王佳偉 夏 雨
(伊犁師范大學中國語言文學學院 新疆伊寧 835000)
作為一種“與主文化相對立的局部文化現象”,科幻文學始終處于“非普適、非大眾”的文學史邊緣地位。盡管科幻文學在各時期都存在著試圖突圍主流話語、反思科學價值和局限的嘗試,進而“將科學與富國強兵分離開來,將科學發明者與道德完善者分離開來,科學頭上的神圣的光環消失了”[1],但這種“越軌”傾向,卻始終無法實現對歷史與政治話語的祛蔽。這種定性經過20世紀80年代的重塑性嘗試,到20世紀90年代逐漸形成了新科幻作家群體對亞文化特質的自我身份認同。他們不再滿足依附于意識形態的搖旗吶喊和“烏托邦”憧憬,而追求作家與科學之獨立主體性的雙重回歸。他們主動展現了在時代“共名”的語境下,對主導文化霸權的邊緣突破和當代文學話語的理論實驗。
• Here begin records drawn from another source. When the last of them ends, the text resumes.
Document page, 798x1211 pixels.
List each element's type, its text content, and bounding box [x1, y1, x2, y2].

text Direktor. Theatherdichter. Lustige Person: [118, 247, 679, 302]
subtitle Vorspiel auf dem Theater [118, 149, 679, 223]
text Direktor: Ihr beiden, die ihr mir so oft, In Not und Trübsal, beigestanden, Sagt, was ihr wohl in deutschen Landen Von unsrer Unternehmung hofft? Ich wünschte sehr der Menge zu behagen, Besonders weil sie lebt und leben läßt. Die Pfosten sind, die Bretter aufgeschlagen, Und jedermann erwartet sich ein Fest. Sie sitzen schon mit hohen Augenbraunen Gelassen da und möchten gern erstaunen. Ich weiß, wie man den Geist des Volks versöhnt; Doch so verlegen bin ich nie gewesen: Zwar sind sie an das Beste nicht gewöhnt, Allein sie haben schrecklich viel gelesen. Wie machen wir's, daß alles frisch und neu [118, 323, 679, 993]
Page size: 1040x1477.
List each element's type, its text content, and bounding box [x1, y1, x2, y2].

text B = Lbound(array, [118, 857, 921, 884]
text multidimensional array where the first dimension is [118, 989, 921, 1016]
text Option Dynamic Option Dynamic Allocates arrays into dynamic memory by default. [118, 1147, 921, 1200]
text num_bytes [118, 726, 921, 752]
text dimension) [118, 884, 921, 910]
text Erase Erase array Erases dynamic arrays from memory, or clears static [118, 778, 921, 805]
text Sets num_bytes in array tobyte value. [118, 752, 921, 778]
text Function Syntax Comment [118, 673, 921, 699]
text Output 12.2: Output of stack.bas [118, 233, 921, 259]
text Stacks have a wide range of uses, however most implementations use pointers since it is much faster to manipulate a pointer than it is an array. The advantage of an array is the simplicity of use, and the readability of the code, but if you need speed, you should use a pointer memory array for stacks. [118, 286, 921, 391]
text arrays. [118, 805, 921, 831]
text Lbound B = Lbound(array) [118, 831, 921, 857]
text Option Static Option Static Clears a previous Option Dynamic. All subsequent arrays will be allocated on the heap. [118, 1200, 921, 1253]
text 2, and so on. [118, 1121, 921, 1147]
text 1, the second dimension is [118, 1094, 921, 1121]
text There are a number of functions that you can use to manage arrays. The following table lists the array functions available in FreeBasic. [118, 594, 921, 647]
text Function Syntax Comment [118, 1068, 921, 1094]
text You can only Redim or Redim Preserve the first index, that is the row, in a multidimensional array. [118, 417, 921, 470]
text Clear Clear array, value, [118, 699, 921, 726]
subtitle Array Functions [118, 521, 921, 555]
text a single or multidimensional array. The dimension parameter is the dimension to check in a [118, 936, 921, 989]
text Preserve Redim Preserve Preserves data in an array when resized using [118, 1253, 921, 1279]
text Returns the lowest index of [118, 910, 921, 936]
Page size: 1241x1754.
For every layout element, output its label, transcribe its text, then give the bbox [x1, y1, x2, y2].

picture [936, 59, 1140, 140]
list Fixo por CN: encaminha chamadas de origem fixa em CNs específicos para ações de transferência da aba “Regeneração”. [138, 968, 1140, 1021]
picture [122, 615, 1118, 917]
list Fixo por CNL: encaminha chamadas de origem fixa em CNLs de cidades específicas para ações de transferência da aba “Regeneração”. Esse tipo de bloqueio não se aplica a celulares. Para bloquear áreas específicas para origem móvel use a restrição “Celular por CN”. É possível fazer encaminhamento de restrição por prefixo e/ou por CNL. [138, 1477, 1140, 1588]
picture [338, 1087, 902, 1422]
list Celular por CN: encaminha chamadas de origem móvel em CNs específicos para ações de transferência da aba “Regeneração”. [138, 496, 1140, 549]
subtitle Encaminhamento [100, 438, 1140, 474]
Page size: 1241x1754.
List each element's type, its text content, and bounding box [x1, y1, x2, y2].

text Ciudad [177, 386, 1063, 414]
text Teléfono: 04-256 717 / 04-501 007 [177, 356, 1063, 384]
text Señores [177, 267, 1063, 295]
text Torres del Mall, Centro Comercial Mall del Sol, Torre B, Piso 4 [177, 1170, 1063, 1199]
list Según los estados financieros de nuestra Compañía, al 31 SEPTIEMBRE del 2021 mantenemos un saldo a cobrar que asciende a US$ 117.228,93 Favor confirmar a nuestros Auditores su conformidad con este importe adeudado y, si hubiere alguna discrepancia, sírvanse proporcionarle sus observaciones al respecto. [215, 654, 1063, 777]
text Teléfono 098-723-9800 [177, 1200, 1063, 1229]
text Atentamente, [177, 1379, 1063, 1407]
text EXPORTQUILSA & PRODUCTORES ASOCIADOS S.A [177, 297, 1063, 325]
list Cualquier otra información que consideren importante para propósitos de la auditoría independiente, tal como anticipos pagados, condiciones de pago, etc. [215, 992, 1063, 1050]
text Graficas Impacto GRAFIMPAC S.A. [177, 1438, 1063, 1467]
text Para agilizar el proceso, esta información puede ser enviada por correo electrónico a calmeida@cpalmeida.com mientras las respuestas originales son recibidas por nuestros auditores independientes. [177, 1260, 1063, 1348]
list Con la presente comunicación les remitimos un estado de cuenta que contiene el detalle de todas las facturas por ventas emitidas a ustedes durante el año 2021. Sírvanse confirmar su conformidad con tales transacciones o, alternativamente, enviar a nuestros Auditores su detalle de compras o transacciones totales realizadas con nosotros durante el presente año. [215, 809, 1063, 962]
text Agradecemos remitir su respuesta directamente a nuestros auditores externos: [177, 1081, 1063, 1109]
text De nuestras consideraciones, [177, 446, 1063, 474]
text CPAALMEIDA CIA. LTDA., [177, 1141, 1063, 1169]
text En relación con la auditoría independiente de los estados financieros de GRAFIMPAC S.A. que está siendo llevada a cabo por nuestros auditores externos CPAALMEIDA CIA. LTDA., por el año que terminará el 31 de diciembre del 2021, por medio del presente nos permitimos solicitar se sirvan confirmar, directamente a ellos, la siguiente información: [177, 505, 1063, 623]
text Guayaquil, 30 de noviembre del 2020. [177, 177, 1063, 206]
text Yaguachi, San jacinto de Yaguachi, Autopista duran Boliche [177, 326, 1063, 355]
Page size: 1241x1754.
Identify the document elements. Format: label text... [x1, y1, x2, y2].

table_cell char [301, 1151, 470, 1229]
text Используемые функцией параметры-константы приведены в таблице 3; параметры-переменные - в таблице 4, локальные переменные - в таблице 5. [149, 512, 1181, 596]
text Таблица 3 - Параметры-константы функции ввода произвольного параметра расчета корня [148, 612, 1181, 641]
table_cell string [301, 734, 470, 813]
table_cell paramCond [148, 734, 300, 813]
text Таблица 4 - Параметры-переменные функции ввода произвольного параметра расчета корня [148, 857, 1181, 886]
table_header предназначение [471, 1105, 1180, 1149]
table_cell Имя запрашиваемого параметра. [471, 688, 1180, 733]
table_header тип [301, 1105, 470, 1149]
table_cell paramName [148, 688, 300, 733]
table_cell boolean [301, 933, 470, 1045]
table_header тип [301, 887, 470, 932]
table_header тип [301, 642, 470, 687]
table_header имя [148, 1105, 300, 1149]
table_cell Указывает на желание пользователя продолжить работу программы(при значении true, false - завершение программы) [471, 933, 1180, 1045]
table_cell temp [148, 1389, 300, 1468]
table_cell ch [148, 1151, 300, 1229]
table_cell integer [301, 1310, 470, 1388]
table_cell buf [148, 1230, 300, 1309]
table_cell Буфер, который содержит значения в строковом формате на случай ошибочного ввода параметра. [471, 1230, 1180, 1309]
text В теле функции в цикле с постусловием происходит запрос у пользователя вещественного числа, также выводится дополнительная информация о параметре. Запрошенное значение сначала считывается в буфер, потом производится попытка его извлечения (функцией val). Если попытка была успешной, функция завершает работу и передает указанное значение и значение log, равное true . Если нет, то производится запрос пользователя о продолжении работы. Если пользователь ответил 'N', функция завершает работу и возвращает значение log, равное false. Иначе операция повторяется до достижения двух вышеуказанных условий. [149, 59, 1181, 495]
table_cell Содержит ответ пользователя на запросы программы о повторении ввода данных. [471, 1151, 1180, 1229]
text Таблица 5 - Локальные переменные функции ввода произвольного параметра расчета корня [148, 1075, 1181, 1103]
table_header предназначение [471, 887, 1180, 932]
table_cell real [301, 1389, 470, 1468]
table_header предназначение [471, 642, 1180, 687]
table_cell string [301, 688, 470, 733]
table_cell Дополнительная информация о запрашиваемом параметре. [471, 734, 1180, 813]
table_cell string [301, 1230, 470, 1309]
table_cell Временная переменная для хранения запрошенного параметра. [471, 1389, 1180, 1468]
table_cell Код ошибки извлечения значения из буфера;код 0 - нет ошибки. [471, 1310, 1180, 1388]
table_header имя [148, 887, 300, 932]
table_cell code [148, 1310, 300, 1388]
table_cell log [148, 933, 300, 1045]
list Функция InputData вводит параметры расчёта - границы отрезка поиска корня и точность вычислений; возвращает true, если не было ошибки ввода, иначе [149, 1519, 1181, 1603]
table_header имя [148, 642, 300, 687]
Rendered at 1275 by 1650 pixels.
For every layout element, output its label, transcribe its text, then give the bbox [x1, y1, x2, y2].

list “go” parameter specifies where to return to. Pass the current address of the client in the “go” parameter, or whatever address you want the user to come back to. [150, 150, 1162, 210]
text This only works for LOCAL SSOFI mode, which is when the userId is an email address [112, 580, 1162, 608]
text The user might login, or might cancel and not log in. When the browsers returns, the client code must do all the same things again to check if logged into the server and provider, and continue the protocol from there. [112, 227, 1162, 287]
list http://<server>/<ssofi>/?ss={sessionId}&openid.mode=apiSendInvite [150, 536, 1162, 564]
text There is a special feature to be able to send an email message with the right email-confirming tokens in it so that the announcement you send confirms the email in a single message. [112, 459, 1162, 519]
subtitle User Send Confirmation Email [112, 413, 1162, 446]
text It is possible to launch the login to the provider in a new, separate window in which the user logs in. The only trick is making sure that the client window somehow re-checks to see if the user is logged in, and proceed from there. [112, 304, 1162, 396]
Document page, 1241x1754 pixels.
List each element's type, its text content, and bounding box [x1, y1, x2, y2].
20世紀90年代以來,新生代科幻作家群體較之于前輩,一是獲得了更加寬松的文學環境與政策支持,二是或身為科學領域的從業人員、或具有深厚的人文素養與文化視野,使科幻文學擁有了高屋建瓴、殫見洽聞的底蘊。這也催生了他們針對“舊”科幻文學和當代主流話語的低沉與無力,試圖建構以“科學”為根本、“未來”為理想,重塑后工業社會下“啟蒙新學”的嘗試。重新自我反思、定位后的科幻文學,正在逐漸實現文學邊緣地位的突破,進一步承擔起為文學發展提供新的價值思考、反映時代精神向度的重任。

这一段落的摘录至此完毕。